▸ Extract:
***
Application–The initial papers filed by the applicant in the United States Patent and Trademark Office (also called the “USPTO” or “PTO”). [see p.3]

Claims–The numbered sentences or paragraphs appearing at the end of the patent that define the invention. The words of the claims define the scope of the patent owner’s exclusive rights during the life of the patent.

File wrapper–See “prosecution history” below.

License–Permission to use the patented invention(s), which may be granted by a patent owner (or a prior licensee) in exchange for a fee called a “royalty” or other compensation.

Office Action–Communication from the Patent Examiner regarding the specification (see definition below) or the claims in the patent application.

[[Ordinary skill in the art (pre-AIA)–The level of experience, education, or training generally possessed by those individuals who work in the area of the invention at the time of the invention.]

[Ordinary skill in the art (post-AIA)–The level of experience, education, or training generally possessed by those individuals who work in the area of the invention before the effective filing date of the patent.]]

Patent Examiners–Personnel employed by the PTO in a specific technical area who review (examine) the patent application to determine (1) whether the claims of a patent application are patentable over the prior art considered by the examiner, and (2) whether the specification/application describes the invention with the required specificity.

[[Prior art (pre-AIA)–Knowledge that is available to the public either prior to the invention by the applicant or more than one year prior to the filing date of the application.]

[Prior Art (post-AIA)–Knowledge that is publicly available before the effective filing date of the patent application.]]

Prosecution history–The written record of proceedings between the applicant and the PTO, including the original patent application and later communications between the PTO and applicant. The prosecution history may also be referred to as the “file history” or “file wrapper” of the patent during the course of this trial.

References–Any item of prior art used to determine patentability.

Specification–The information that appears in the patent and concludes with one or more claims. The specification includes the written text, the claims, and the drawings. In the specification, the inventor describes the invention, how it works, and how to make and use it.
***
▸ Material supplied:
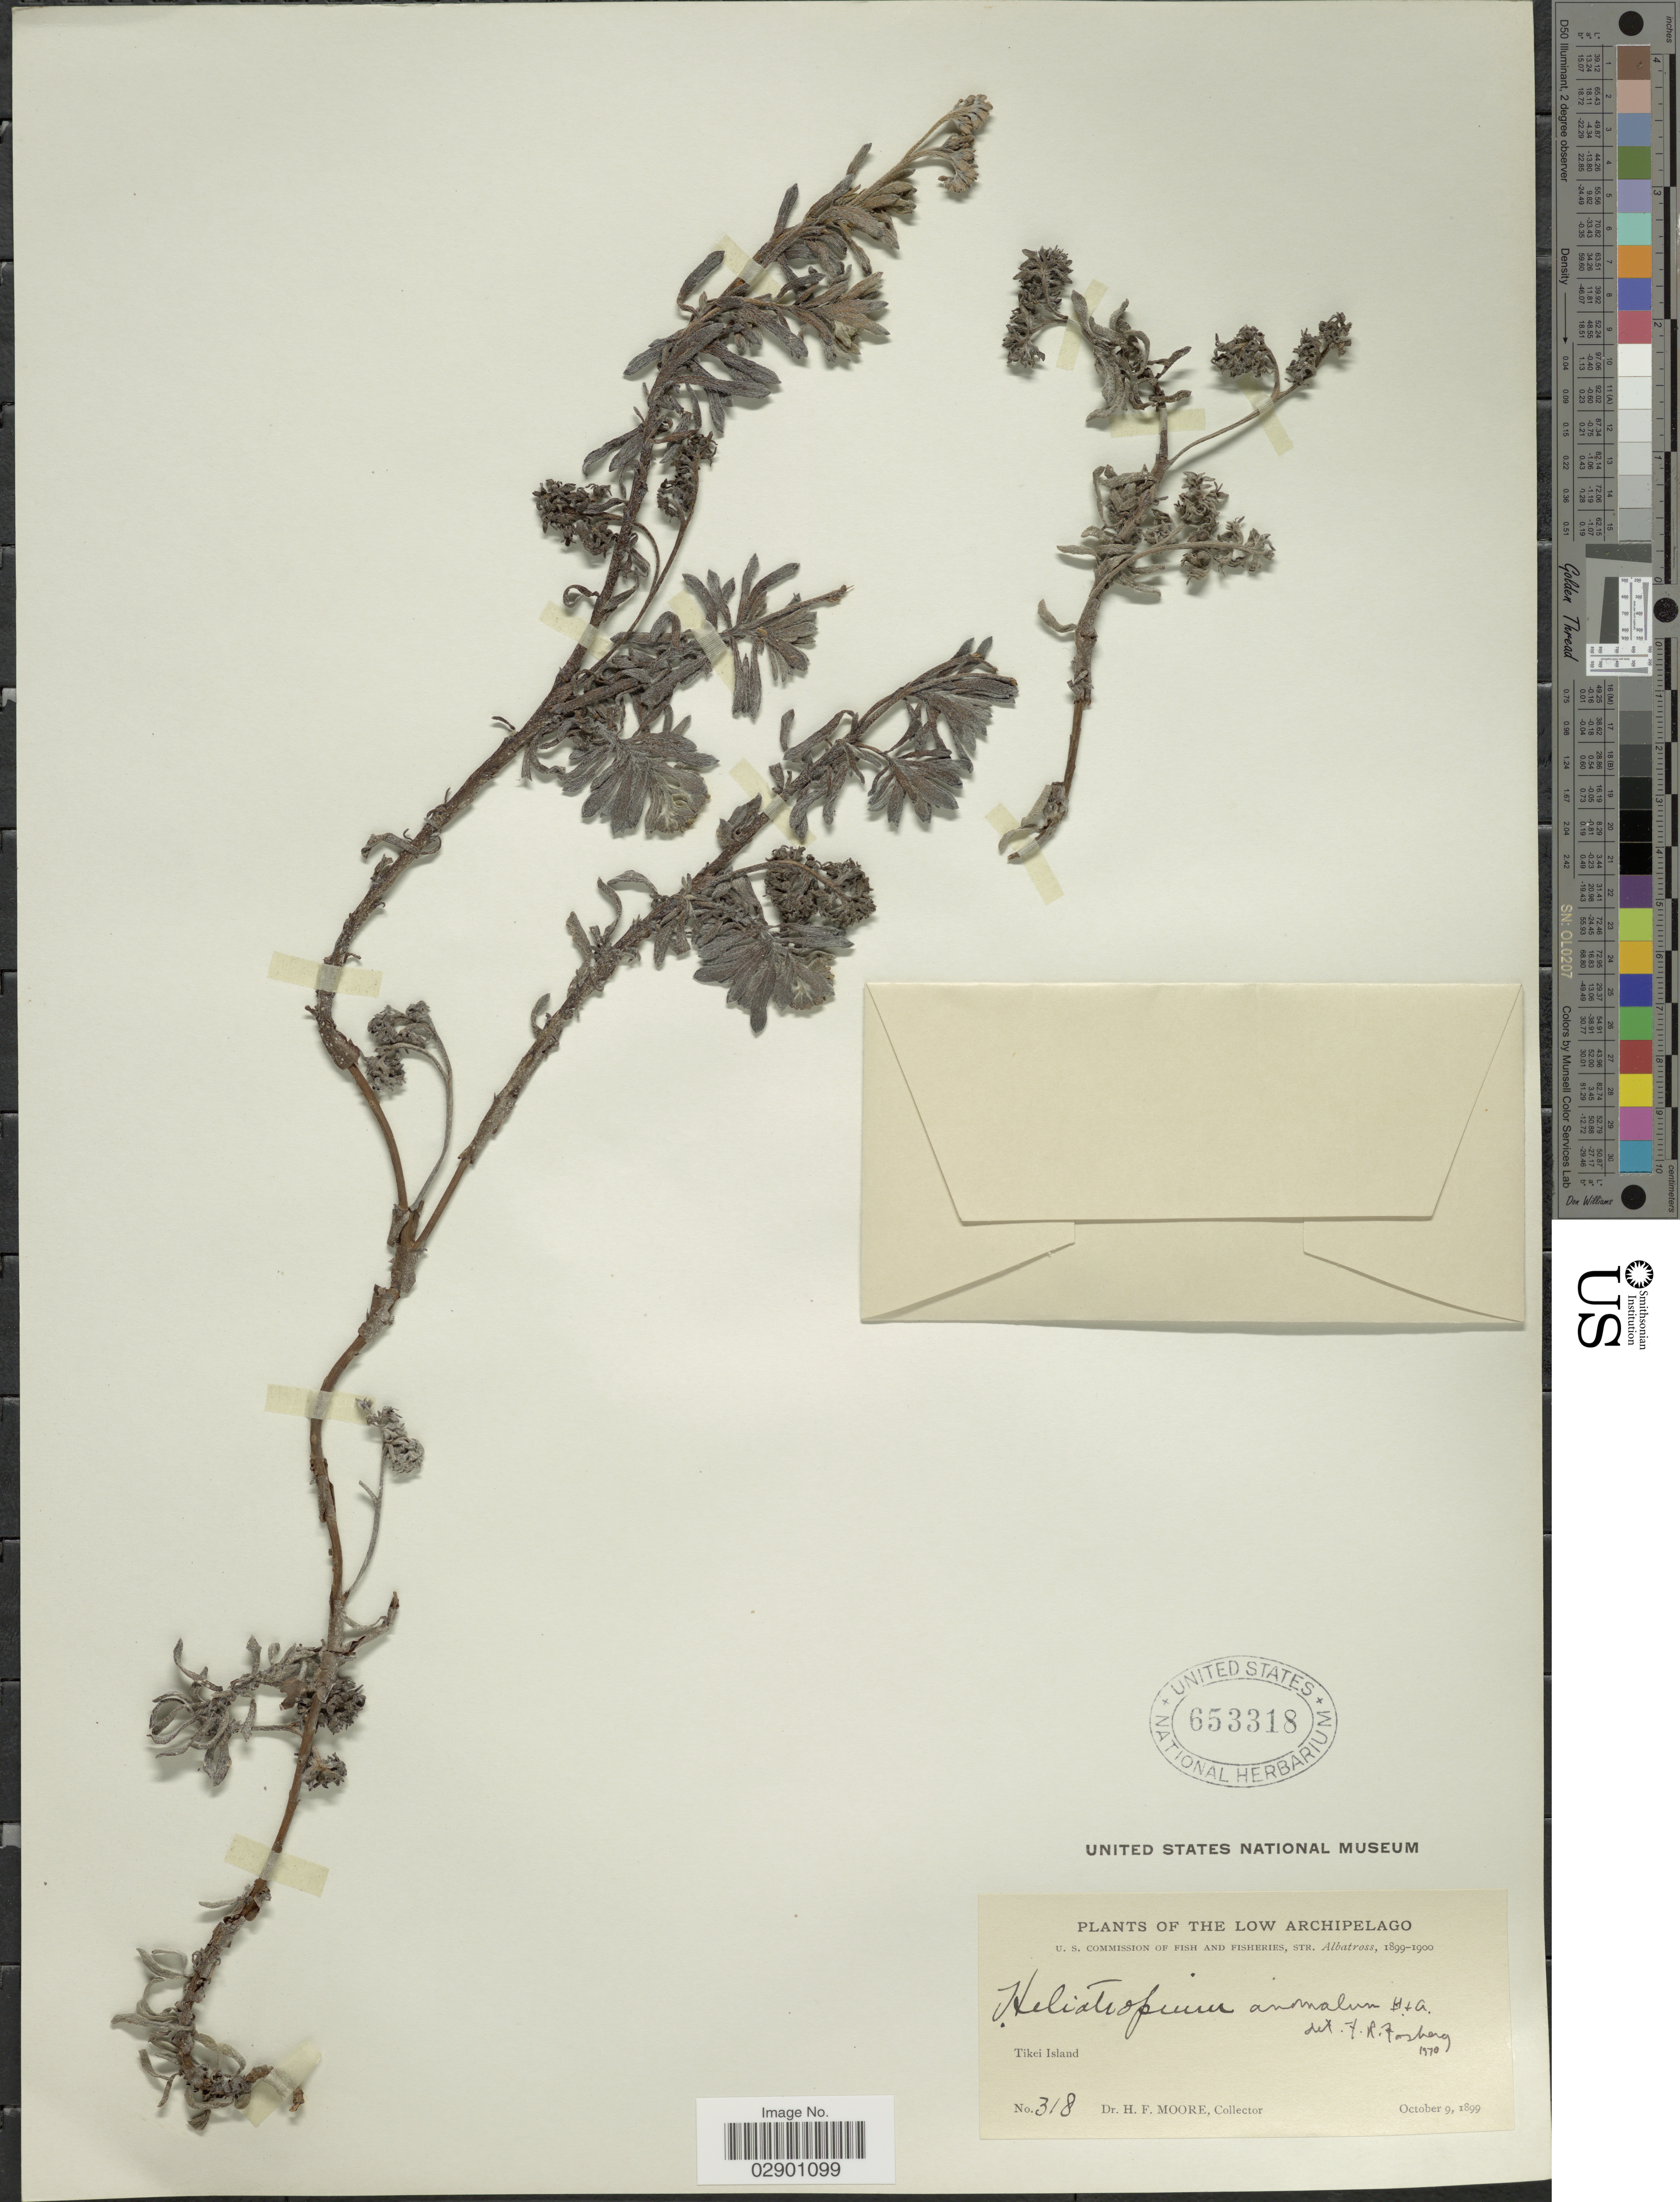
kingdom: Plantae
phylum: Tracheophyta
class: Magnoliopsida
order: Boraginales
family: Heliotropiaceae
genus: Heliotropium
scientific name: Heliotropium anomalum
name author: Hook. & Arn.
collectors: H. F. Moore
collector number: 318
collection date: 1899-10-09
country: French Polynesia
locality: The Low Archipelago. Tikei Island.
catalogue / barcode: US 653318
***
▸ Directions:
1 – Rewrite the paragraph of the patent glossary that begins "Patent Examiners–Personnel employed" as a short bulleted list, keeping its main facts.
2 – In the patent glossary, what is the fee called that may be paid in exchange for a license?
3 – From the patent glossary, extract the passage from "[[Prior art (pre-AIA)–Knowledge" to "to determine patentability." word for word.

▸ Problem solutions:
1 –
Patent Examiners:
- Are PTO personnel working in a specific technical area
- Review (examine) patent applications to determine:
  - whether the claims are patentable over the prior art the examiner considered
  - whether the specification/application describes the invention with the required specificity

2 – A "royalty."

3 –
[[Prior art (pre-AIA)–Knowledge that is available to the public either prior to the invention by the applicant or more than one year prior to the filing date of the application.]

[Prior Art (post-AIA)–Knowledge that is publicly available before the effective filing date of the patent application.]]

Prosecution history–The written record of proceedings between the applicant and the PTO, including the original patent application and later communications between the PTO and applicant. The prosecution history may also be referred to as the “file history” or “file wrapper” of the patent during the course of this trial.

References–Any item of prior art used to determine patentability.